Sunday, 21 July 2013

SUBANG, DULU DAN SEKARANG

Syahdan, jikalau tidak ada sosok Nyi Subang Larang, istri Prabu Siliwangi yang beragama Islam, maka takakan ada nama kota “Subang” di Jawa Barat ini. Tatkala nama Subang sering dikaitkan dengan peristiwa Perjanjian Kalijati, Maret 1942, sebuah perjanjian dimana untuk pertama kalinya Belanda menyerah tanpa syarat kepada Jepang, saya justru menemukan bahwa Subang adalah nama untuk menghormati almarhumah Nyi Subang Larang.
Tugu Padi, mungkin tugu Selamat Datangnya kota Subang


Nyi (bhs. Sunda: Putri) Subang Larang adalah julukan dari seorang perempuan bernama Kubang Kencana Ningrum, seorang istri dari Prabu Siliwangi yang beragama Islam. Lahir tahun 1404, putri Ki Gendeng Tapa ini merupakan seorang srikandi yang juga penyebar Agama Islam di tatar Pasundan.

Hal ini dibuktikan dengan didirikannya sebuah pondok pesantren besar bernama “Kobong Amparan Alit” di kawasan Teluk Agung yang secara geografis kini terletak di Desa Nanggerang, kecamatan Binong, kecamatan Subang.

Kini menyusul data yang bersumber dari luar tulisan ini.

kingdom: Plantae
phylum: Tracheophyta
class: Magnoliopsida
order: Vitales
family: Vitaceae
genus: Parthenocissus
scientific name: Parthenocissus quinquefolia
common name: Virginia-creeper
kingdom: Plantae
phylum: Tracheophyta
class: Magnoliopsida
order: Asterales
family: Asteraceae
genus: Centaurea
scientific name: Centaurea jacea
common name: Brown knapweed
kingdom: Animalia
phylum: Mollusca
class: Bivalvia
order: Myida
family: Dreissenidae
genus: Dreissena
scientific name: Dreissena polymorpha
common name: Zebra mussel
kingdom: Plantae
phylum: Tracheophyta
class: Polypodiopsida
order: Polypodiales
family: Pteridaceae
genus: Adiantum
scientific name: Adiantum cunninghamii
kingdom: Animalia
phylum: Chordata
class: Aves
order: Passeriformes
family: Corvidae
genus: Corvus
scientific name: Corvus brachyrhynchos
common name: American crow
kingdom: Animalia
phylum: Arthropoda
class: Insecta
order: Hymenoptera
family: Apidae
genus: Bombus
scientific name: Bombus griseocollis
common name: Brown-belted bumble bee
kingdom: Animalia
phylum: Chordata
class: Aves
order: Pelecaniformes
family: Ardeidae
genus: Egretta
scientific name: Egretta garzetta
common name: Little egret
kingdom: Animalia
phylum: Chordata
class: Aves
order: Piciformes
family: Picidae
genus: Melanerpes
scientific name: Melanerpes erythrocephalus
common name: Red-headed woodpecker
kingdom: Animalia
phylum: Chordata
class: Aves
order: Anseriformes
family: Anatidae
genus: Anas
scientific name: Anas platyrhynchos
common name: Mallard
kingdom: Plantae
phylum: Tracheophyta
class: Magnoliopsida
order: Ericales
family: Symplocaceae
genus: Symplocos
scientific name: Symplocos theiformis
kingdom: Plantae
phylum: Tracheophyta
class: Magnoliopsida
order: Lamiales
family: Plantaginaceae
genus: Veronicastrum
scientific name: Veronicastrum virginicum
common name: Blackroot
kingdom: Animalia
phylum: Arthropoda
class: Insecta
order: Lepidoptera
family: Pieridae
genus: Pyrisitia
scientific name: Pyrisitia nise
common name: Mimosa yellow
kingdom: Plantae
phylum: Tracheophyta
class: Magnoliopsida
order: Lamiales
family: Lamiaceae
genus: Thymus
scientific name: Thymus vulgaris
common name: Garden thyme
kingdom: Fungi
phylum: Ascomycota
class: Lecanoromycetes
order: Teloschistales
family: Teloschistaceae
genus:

Sebelum mendirikan pondok pesantren, Kubang Kencana Ningrum berguru agama pada Syeikh Qurra’, penyebar agama Islam di daerah Karawang. Melalui Syeikh Qurra’, Kubang Kencana Ningrum pun mendapat julukan “Sub Ang” yang berarti “Pahlawan Berkuda”.

Dari rahim Nyi Subang Larang-lah kemudian lahir tokoh dan peristiwa yang berpengaruh dalam sejarah Pasundan. Sebut saja Raden Kian Santang, adalah anak dari Nyi Subang Larang dengan Prabu Silliwangi. Nama Raden Kian Santang harum sebagai nama pendiri Kerajaan Cirebon.

Semasa menikah dengan Prabu Siliwangi, Nyi Subang Larang pun tinggal di kawasan Pakuan Pajajaran, yang saat ini dikenal dengan kota Bogor. Meninggalkan Teluk Agung taklantas membuat Nyi Subang Larang bak kacang lupa akan kulitnya. Beliau pun masih berkunjung ke Teluk Agung untuk mengajarkan agama Islam kepada anak didiknya.

Berdasarkan catatan sejarah, ketika wafat jasad Nyi Subang Larang dimakamkan di Teluk Agung. Untuk menghormati jasa-jasanya, “Subang” pun dijadikan nama kota yang kini tengah berkembang di Provinsi Jawa Barat.

Perhiasan yang Terpendam

Ada banyak sebenarnya riwayat yang menjelaskan asal usul nama Subang. Mulai dari kepanjangan dari kata “Asu Abang” (Anjing merah) hingga kesalahan pengucapan kata “kubang” menjadi “subang” oleh orang Belanda. Namun, riwayat Nyi Subang Larang sendiri sangat menggelitik saya. Betapa tidak, kota tersebut lahir nama julukan seorang putri yang sering disebut-sebut dengan Srikandi Pasundan.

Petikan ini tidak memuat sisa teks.